Getting data in the right form from numpy arrays to RNN

Hi guys, I am pretty much a newbie here. I need to feed a time series to a RNN. Now, I am having problems with getting the data in the right form to feed it to torch.nn.rnn.

My data is structured in the following way: I have two signals, sampled at 10000 Hz, and a target with the same sampling. These are stored in numpy arrays, say x1, x2, y. I have 128 seconds of data, therefore 128*10000 points for each input and for the output. Now, I want to feed the RNN network a 1 second long time series, before computing the gradient and going on to feed the next second.

torch.nn.rnn needs the tensors to have three dimensions, how should I put together the input arrays x1, x2 and reshape them along with the target y? I know it is trivial, but I am a bit confused about it. Say x1, x2, y are [1, 1280000] numpy arrays to begin with.

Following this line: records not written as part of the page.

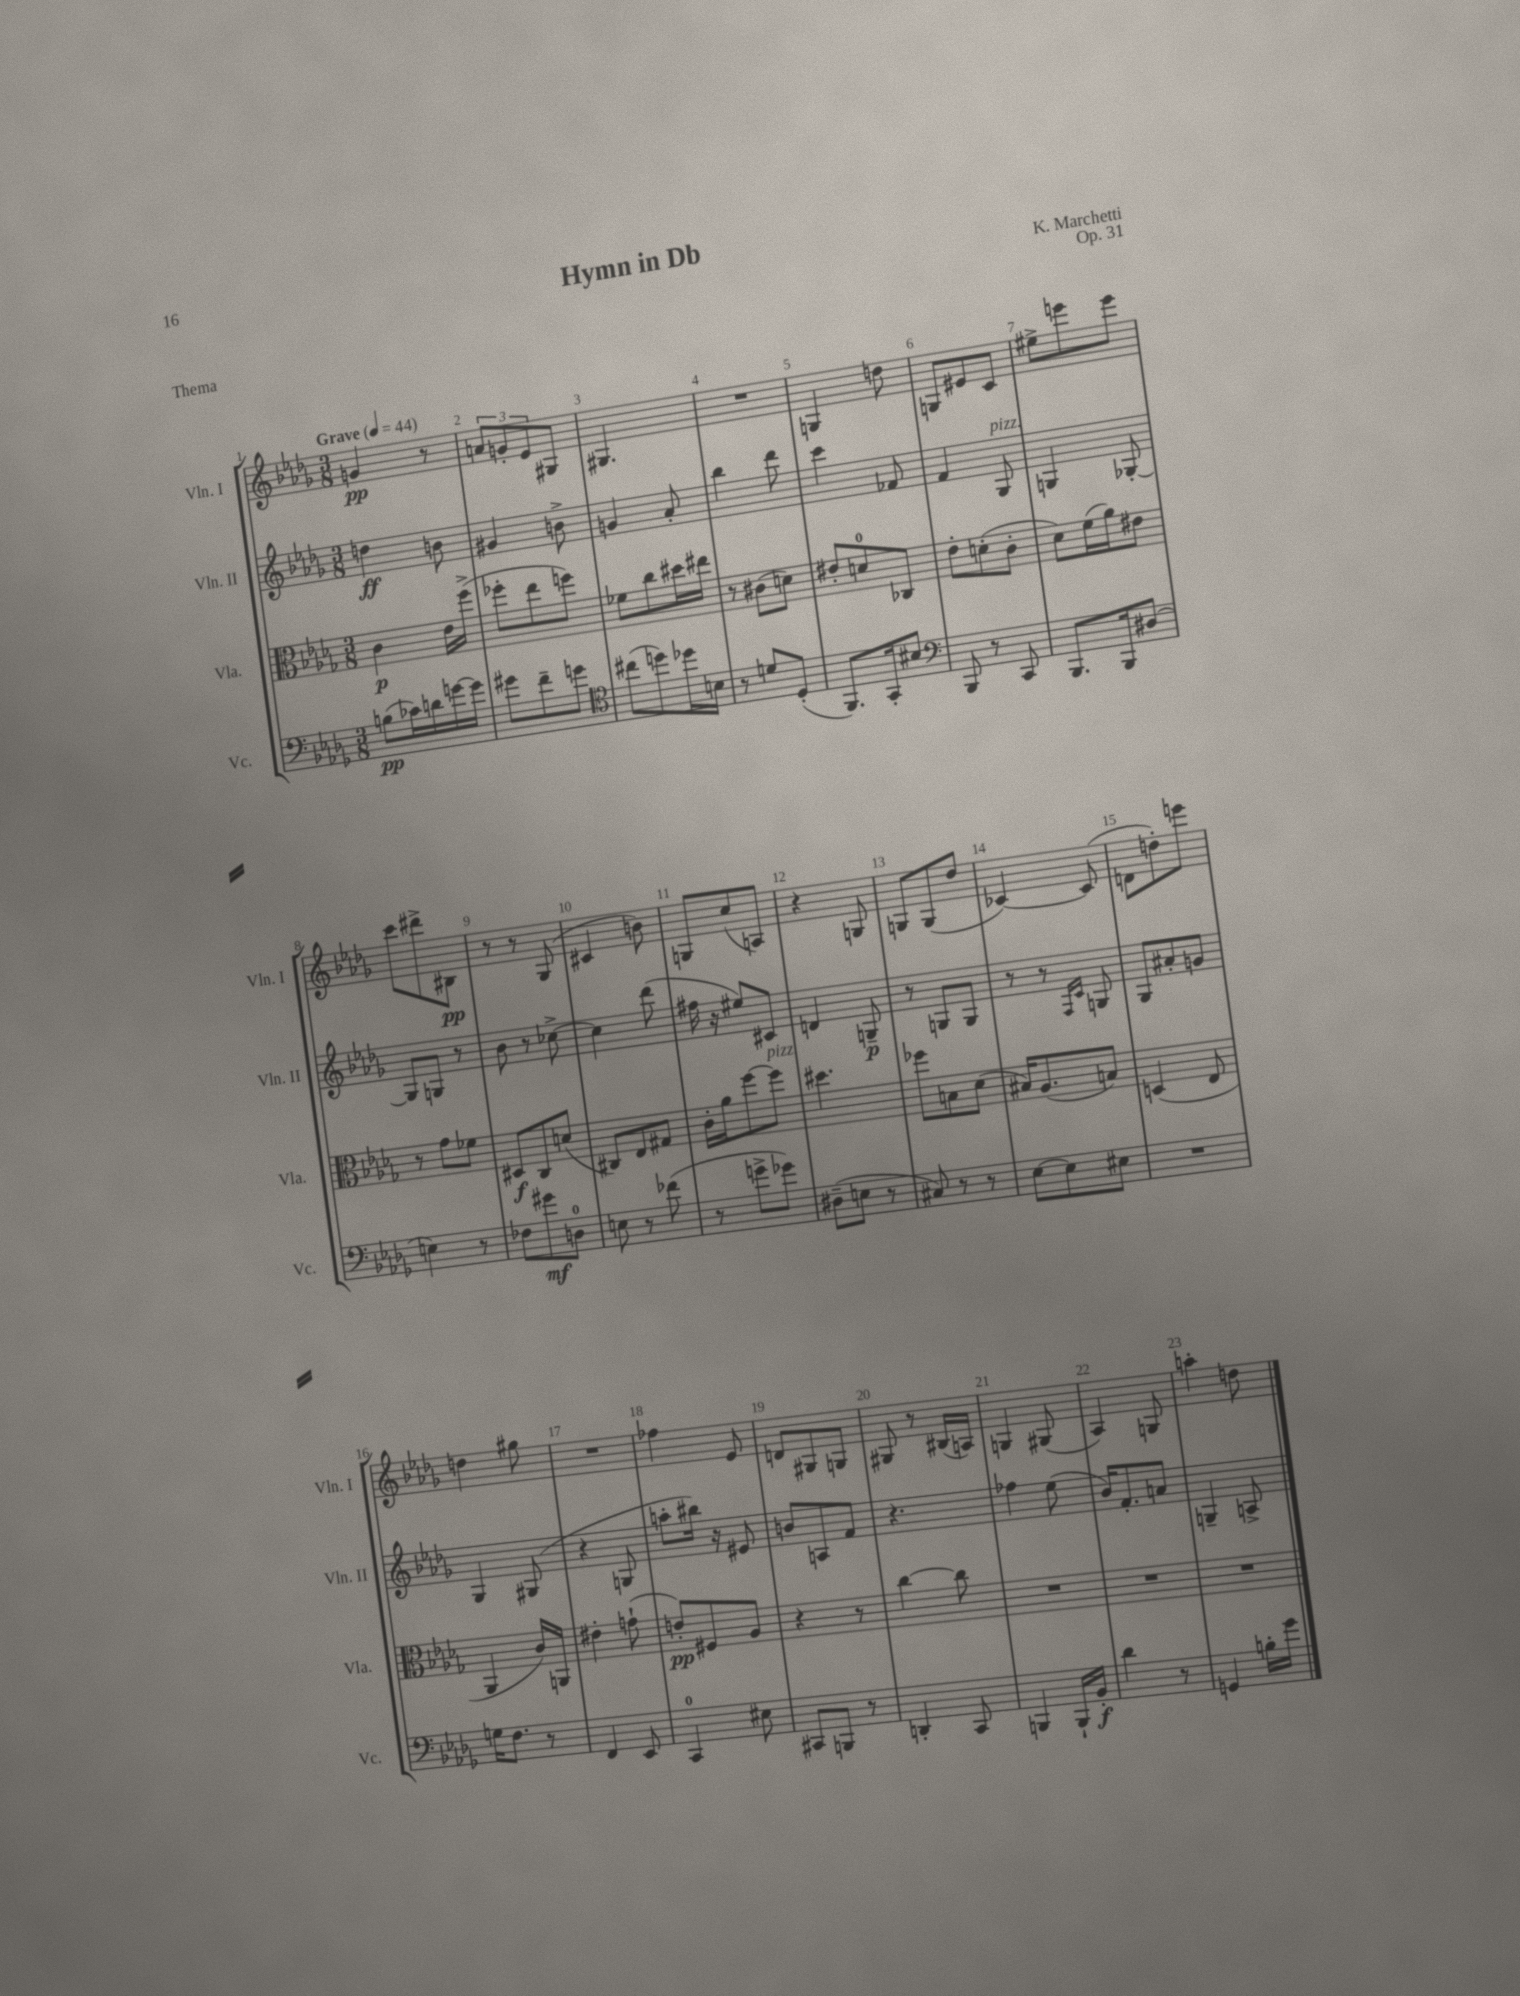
\header { title = "Hymn in Db" composer = "K. Marchetti" opus = "Op. 31" piece = "Thema" }
<<
\new StaffGroup <<
\new Staff = "s0" \with { instrumentName = "Vln. I" shortInstrumentName = "Vln. I" } {
    \clef treble \key des \major \numericTimeSignature \time 3/8 \tempo "Grave" 4 = 44
    g'4\pp r8 |
    \tuplet 3/2 { a'8 g'8-. ees'8 } gis8 |
    gis4. |
    R4. |
    g4 d''8 |
    g8 eis'8 c'8 |
    eis''8-> e'''8 e'''8 |
    c'''8 dis'''8-> bis8\pp |
    r8 r8 ges8( |
    cis'4 b'8) |
    g8 c''8( a8) |
    r4 g8 |
    g8 g8( des''8 |
    ces'4~) ces'8( |
    d'8 d''8-.) e'''8 |
    d''4 gis''8 |
    R4. |
    fes''4 ees'8 |
    d'8 gis8 g8 |
    gis8 r8 bis16( a16) |
    g4 gis8( |
    aes4) g8 |
    a''4-. d''8 \bar "|." |
}
\new Staff = "s1" \with { instrumentName = "Vln. II" shortInstrumentName = "Vln. II" } {
    \clef treble \key des \major \numericTimeSignature \time 3/8
    d''4\ff b'8 |
    gis'4 b'8-> |
    g'4 aes'8-. |
    bes''4 des'''8 |
    c'''4 fes'8 |
    f'4 ges8^\markup { \italic "pizz." } |
    g4 ges8~-. |
    ges8 g8 r8 |
    bes'8 r8 ces''8~-> |
    ces''4 des'''8( |
    fis''16 r16 eis''8) cis'8 |
    d'4 g8--\p |
    r8 g8 g8 |
    r8 r8 \grace { f16 c'16 } g8 |
    ges8 ais'8-. g'8 |
    ges4 gis8( |
    r4 g8 |
    a''8-. bis''16) r16 eis'8 |
    b'8 a8 f'8 |
    r4. |
    fes''4 ees''8( |
    bes'16) f'8.-. a'8 |
    g4-- a8-> \bar "|." |
}
\new Staff = "s2" \with { instrumentName = "Vla." shortInstrumentName = "Vla." } {
    \clef alto \key des \major \numericTimeSignature \time 3/8
    c'4\p ees'16 f''16->( |
    fes''8-. ees''8 f''8) |
    fes'8 c''8 dis''16 eis''16 |
    r8 cis'8( d'8) |
    eis'8-. d'8-0 ces8 |
    ees'8-. d'8-.( c'8-. |
    des'8) f'16( aes'16) eis'8 |
    r8 ges'8 fes'8 |
    dis8\f c8 d'8( |
    cis8) ees8 gis8 |
    c'16-. aes'16 f''8~ f''8^\markup { \italic "pizz." } |
    dis''4. |
    fes''8 b8 des'8( |
    bis16) aes8.( b8) |
    d4( ees8 |
    aes,4 c'16) a,16 |
    eis'4-. g'8-!( |
    e'8-.\pp) fis8 aes8 |
    r4 r8 |
    c''4~ c''8 |
    R4. |
    R4. |
    R4. \bar "|." |
}
\new Staff = "s3" \with { instrumentName = "Vc." shortInstrumentName = "Vc." } {
    \clef bass \key des \major \numericTimeSignature \time 3/8
    b8\pp( ces'16) d'16 g'16~ g'16 |
    gis'8 f'8-- g'8 |
    \clef tenor cis''8( d''8) des''16 b16 |
    r8 d'8 des8-.( |
    f,8.) ges,16-. bis8 |
    \clef bass bes,,8 r8 c,8 |
    bes,,8. bes,,16 dis8( |
    e4) r8 |
    fes8 gis'8\mf d8-0 |
    e8 r8 fes'8( |
    r8 g'8-> ges'8) |
    dis8--( e8 r8 |
    cis8) r8 r8 |
    ees8~ ees8 eis8 |
    R4. |
    g16 f8. r8 |
    f,4 ees,8 |
    c,4-0 eis8 |
    cis,8 b,,8 r8 |
    d,4-. c,8 |
    b,,4 b,,16-! bes,16-.\f |
    des'4 r8 |
    g,4 b16-. ges'16 \bar "|." |
}
>>
>>
\layout { \context { \Score \override BarNumber.break-visibility = ##(#f #t #t) barNumberVisibility = #all-bar-numbers-visible } }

You should pass the input as [seq_len, batch_size, features] in the default setup or [batch_size, seq_len, features] if you specify batch_first=True.
In your case using the default shape this would be [1280000, batch_size, 2].

1 Like

So what if I want to feed, say, a second and then the next one and than compute the loss and gradients over the batch of 2 seconds? would that mean that batch_size = 2 and seq_len = 1280000/2?

So the batch would contain two samples each of 1 second length?
If so, you would pass [seq_len=1*10000, batch_size=2, features=2].